Third: The governor of each state will be invited to attend
the annual National Youth Fitness Congress. This congress
will examine the progress which has been made in physical
fitness during the preceding year, exchange suggestions for
improving existing programs and provide an opportunity to
encourage the states to implement the physical fitness
program drawn up by the Department of Health, Education and
Welfare. Our states are anxious to participate in such
programs, to make sure that their youth have the opportunity
for full development of their bodies as well as their minds.

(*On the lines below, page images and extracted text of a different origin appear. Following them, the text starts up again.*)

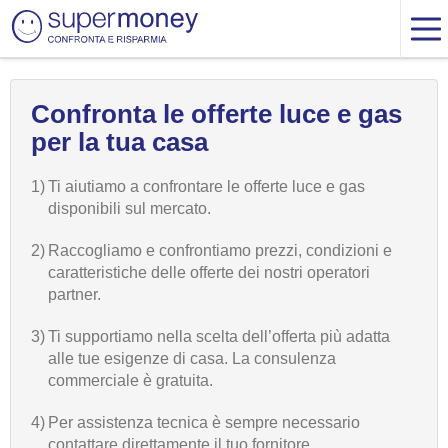
Confronta le offerte luce e gas
per la tua casa
1)
Ti aiutiamo a confrontare le offerte luce e gas
disponibili sul mercato.
2)
Raccogliamo e confrontiamo prezzi, condizioni e
caratteristiche delle offerte dei nostri operatori
partner.
3)
Ti supportiamo nella scelta dell’offerta più adatta
alle tue esigenze di casa. La consulenza
commerciale è gratuita.
4)
Per assistenza tecnica è sempre necessario
contattare direttamente il tuo fornitore.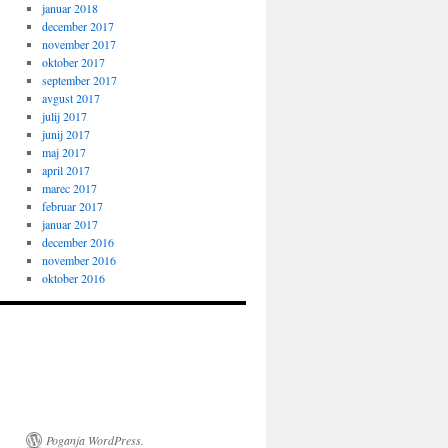
januar 2018
december 2017
november 2017
oktober 2017
september 2017
avgust 2017
julij 2017
junij 2017
maj 2017
april 2017
marec 2017
februar 2017
januar 2017
december 2016
november 2016
oktober 2016
Poganja WordPress.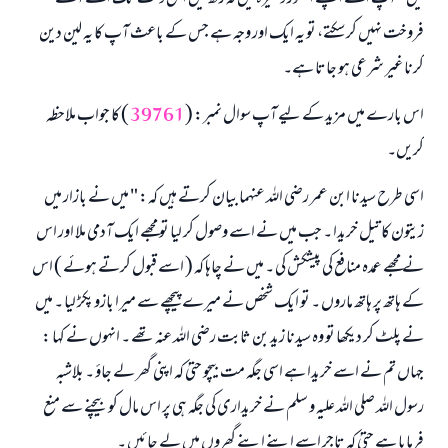
رسول اللہ صلی اللہ علیہ و سلم کا فرمان ہے:
فروخت نہیں کر سکتے، تو یہ ایک اور وجہ ہے جس کے باعث آپ کا یہ لین دین
نیکی کی رہنمائی کرنے والے کو بھی نیکی کرنے والے کے برابر اجر ملتا ہے۔
کرنا غیر شرعی ہو جاتا ہے۔
(مسلم : 1893)
اس بارے میں مزید کے لیے آپ سوال نمبر: (
39761
) کا جواب ملاحظہ
کریں۔
ابھی تعاون کریں
اسی طرح سیدنا ابن عمر رضی اللہ عنہما بیان کرتے ہیں کہ: " میں نے بازار میں
زیتون کا تیل خریدا ۔ جب میں نے اسے وصول کر لیا تو مجھے ایک آدمی ملا اور اس
نے مجھے عمدہ منافع کی پیشکش کی ۔ میں نے چاہا کہ ( اسے قبول کرتے ہوئے ) اس
کے ہاتھ پر ہاتھ ماروں ۔ تو ایک شخص نے میرے پیچھے سے میرا بازو پکڑ لیا ۔ میں
نے پلٹ کر دیکھا تو وہ سیدنا زید بن ثابت رضی اللہ عنہ تھے ۔ انہوں نے کہا :
جہاں تم نے اسے خریدا ہے اسی جگہ مت بیچو حتیٰ کہ اپنی گھر لے جاؤ ۔ بلاشبہ
رسول اللہ صلی اللہ علیہ و سلم نے خریداری کی جگہ ہی پر اس مال کو بیچنے سے منع
فرمایا ہے حتیٰ کہ تاجر اسے اپنے اپنے گھروں میں لے جائیں ۔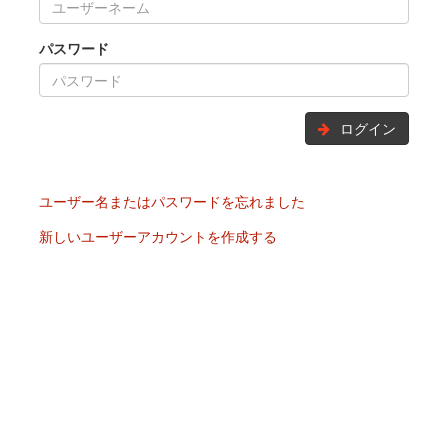
パスワード
ログイン
ユーザー名またはパスワードを忘れました
新しいユーザーアカウントを作成する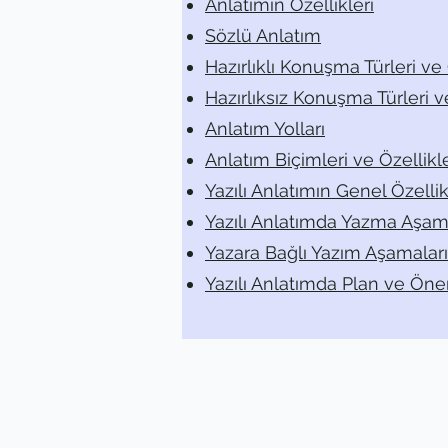
Anlatımın Özellikleri
Sözlü Anlatım
Hazırlıklı Konuşma Türleri ve 
Hazırlıksız Konuşma Türleri ve
Anlatım Yolları
Anlatım Biçimleri ve Özellikle
Yazılı Anlatımın Genel Özellik
Yazılı Anlatımda Yazma Aşam
Yazara Bağlı Yazım Aşamaları
Yazılı Anlatımda Plan ve Ön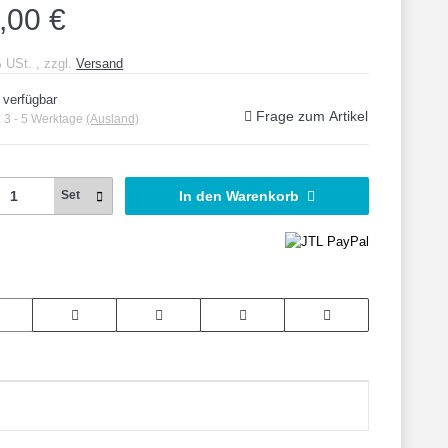
,00 €
% USt. , zzgl.
Versand
 verfügbar
Frage zum Artikel
:
3 - 5 Werktage
(Ausland)
In den Warenkorb
Set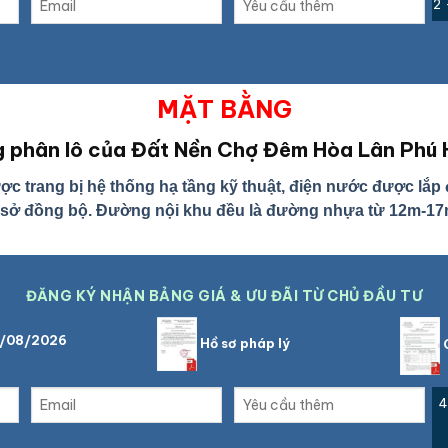
2 
MẶT BẰNG
 phân lô của Đất Nền Chợ Đêm Hòa Lân Phú
trang bị hệ thống hạ tầng kỹ thuật, điện nước được lắp đ
 sở đồng bộ. Đường nội khu đều là đường nhựa từ 12m-17m 
ĐĂNG KÝ NHẬN BẢNG GIÁ & ƯU ĐÃI TỪ CHỦ ĐẦU TƯ
6/08/2026
Hồ sơ pháp lý
C
4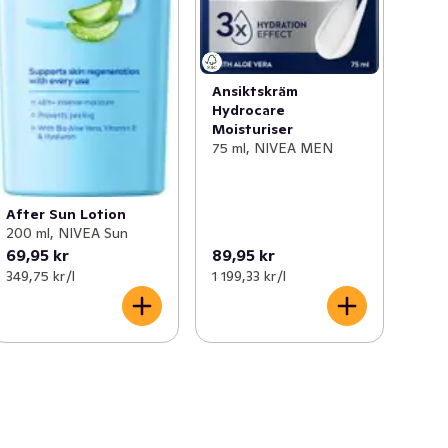
Ansiktskräm
Hydrocare
Moisturiser
75 ml, NIVEA MEN
After Sun Lotion
200 ml, NIVEA Sun
69,95 kr
89,95 kr
349,75 kr /l
1 199,33 kr /l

Fourth: The President and all departments of government must
make it clearly understood that the promotion of sports
participation and physical fitness is a basic and continuing
policy of the United States. By providing such leadership,
by keeping physical fitness in the forefront of the nation's
concerns, the federal government can make a substantial
contribution toward improving the health and vigor of our
citizens.
But no matter how vigorous the leadership of government, we
can fully restore the physical soundness of our nation only
if every American is willing to assume responsibility for
his own fitness and the fitness of his children. We do not
live in a regimented society where men are forced to live
their lives in the interest of the state. We are, all of us,
as free to direct the activities of our bodies as we are to
pursue the objects of our thought. But if we are to retain
this freedom, for ourselves and for generations to come,
then we must also be willing to work for the physical
toughness on which the courage and intelligence and skill of
man so largely depend.
All of us must consider our own responsibilities for the
physical vigor of our children and of the young men and
women of our community. We do not want our children to
become a generation of spectators. Rather, we want each of
them to be a participant in the vigorous life.